The old lights came in only 10 colors.
From Manhattan and the Bronx to Staten Island and even New Jersey, "there were hundreds of thousands of people on the streets looking up, filming and videoing, clustered on street corners," when the new lights came on, said Anthony Malkin, whose family controls the iconic Art Deco building.
In an interview with The Associated Press at his office, he glowed with pleasure describing Monday night's inaugural light show.
Keys also sang "Girl On Fire" from her new CD.
After all, the 102-story skyscraper "has always been a symbol of what's possible in New York, and all the dreams that can come true in this city that never sleeps," Keys, a New York native, said before her performance, which was ready on tracks while she watched from a Manhattan studio.
Malkin and his technical team wanted to test the new lighting system with as few people noticing as possible and chose early Thanksgiving morning.
Good luck, in the middle of Manhattan, with people walking around even at 2:30 a.m.
That seemed the best moment, after most bars close and before dawn.
"We decided to do it facing west, in very short bursts between 2:30 a.m. and 3 a.m., because we knew we didn't have a camera trained on us from there," Malkin said.
Apparently, the secret test worked.
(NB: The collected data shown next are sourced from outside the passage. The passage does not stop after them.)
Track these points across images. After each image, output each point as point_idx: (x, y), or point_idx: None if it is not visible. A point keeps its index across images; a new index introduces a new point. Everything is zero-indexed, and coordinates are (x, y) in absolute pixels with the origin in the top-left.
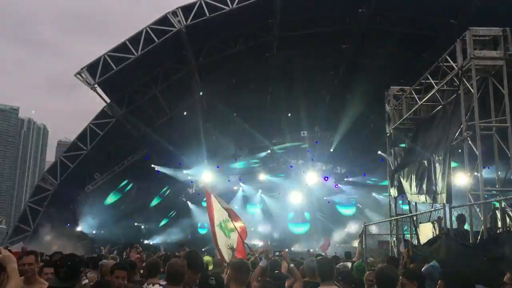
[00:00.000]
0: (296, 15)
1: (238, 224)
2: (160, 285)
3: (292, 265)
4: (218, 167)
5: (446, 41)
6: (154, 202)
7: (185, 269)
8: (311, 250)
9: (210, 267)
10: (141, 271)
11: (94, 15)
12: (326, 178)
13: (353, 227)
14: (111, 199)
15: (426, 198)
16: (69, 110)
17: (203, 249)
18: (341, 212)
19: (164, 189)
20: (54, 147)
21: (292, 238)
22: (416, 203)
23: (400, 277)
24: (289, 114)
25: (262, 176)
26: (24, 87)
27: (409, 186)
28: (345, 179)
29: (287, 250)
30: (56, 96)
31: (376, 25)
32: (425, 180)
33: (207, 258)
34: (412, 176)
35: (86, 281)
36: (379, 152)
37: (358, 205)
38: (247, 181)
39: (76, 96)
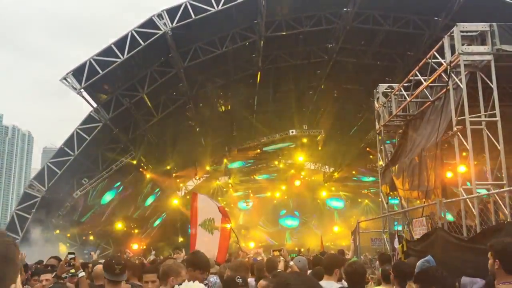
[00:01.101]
0: (281, 15)
1: (225, 225)
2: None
3: (291, 262)
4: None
5: (431, 39)
6: (149, 201)
7: (171, 269)
8: (302, 250)
9: None
10: None
11: (83, 20)
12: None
13: (342, 226)
14: (108, 197)
15: (418, 193)
16: (58, 116)
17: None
18: (331, 205)
19: (157, 190)
20: (40, 153)
21: (283, 236)
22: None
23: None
24: (277, 113)
25: (252, 176)
26: (11, 94)
27: (401, 182)
28: (334, 177)
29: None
30: (44, 103)
31: (360, 24)
32: (417, 176)
33: None
34: (404, 172)
35: (83, 273)
36: (368, 149)
37: (347, 201)
38: (236, 181)
39: (64, 102)
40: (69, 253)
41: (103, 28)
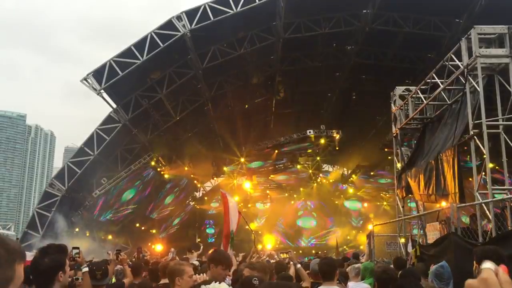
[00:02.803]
0: (300, 17)
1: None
2: None
3: (299, 265)
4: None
5: (452, 41)
6: (167, 200)
7: (174, 270)
8: (320, 252)
9: None
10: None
11: (113, 24)
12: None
13: (358, 228)
14: (127, 196)
15: (436, 198)
16: (83, 117)
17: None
18: (348, 207)
19: (176, 189)
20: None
21: (299, 235)
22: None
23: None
24: (295, 115)
25: (271, 177)
26: (38, 95)
27: (418, 186)
28: (352, 178)
29: (294, 252)
30: (70, 104)
31: (380, 25)
32: (434, 180)
33: None
34: (420, 176)
35: (87, 269)
36: (386, 150)
37: (364, 204)
38: (254, 182)
39: (89, 103)
40: (73, 248)
41: (133, 32)
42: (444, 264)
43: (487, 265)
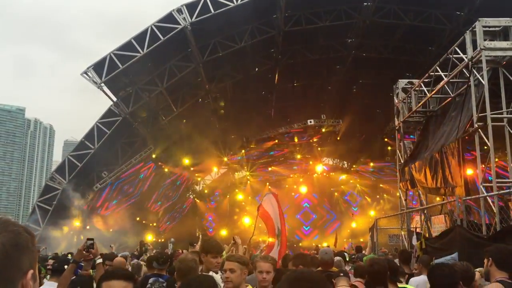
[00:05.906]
0: (300, 10)
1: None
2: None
3: None
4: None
5: (453, 34)
6: (168, 194)
7: (194, 264)
8: (319, 245)
9: None
10: None
11: (129, 20)
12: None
13: (359, 221)
14: (129, 187)
15: (443, 191)
16: (93, 113)
17: None
18: (349, 200)
19: (177, 183)
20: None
21: (299, 227)
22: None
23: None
24: (296, 107)
25: (270, 168)
26: (51, 90)
27: (424, 179)
28: (352, 169)
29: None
30: (82, 100)
31: (381, 18)
32: (440, 173)
33: None
34: (426, 169)
35: (100, 260)
36: (386, 140)
37: (365, 196)
38: (254, 174)
39: (98, 98)
40: (88, 239)
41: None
42: (456, 256)
43: None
No images of the Empire State Building alight that night appeared anywhere, as far as Malkin knows.
To stage the show, he worked with Clear Channel radio, which has 239 million monthly listeners in the United States.
The lights are part of a larger effort to modernize the 81-year-old edifice that is undergoing a more than half a billion-dollar renovation that includes making it "green." The computerized LED system will cut energy consumption by more than half, while delivering light and vibrancy superior to the old floodlights, which have huge timpani drum-size lenses that had to be changed every so often, O'Donnell said.
They may still have nostalgic value to some who watched them light up New York City for every special occasion from Christmas to the Fourth of July.
They were part of "the grande dame of the New York skyline, now state-of-the-art, but still stately," says Malkin, adding that the light show was "a gift we gave to the world, these lights. We don't get paid for this."
On a sunny Wednesday afternoon, with a spectacular view of the new World Trade Center and New York Harbor, a vacant space under reconstruction on the building's 72nd floor was filled with the retired floodlights, sitting side by side in long lines, veterans of years of New York weather. What will be done with them is also a secret -- for now.
One old light will not be discarded in favor of a 21st century novelty: a red beacon -- "half the size of a Volkswagen Beetle," as Malkin puts it -- that serves as a warning signal for aircraft constantly flying over New York City.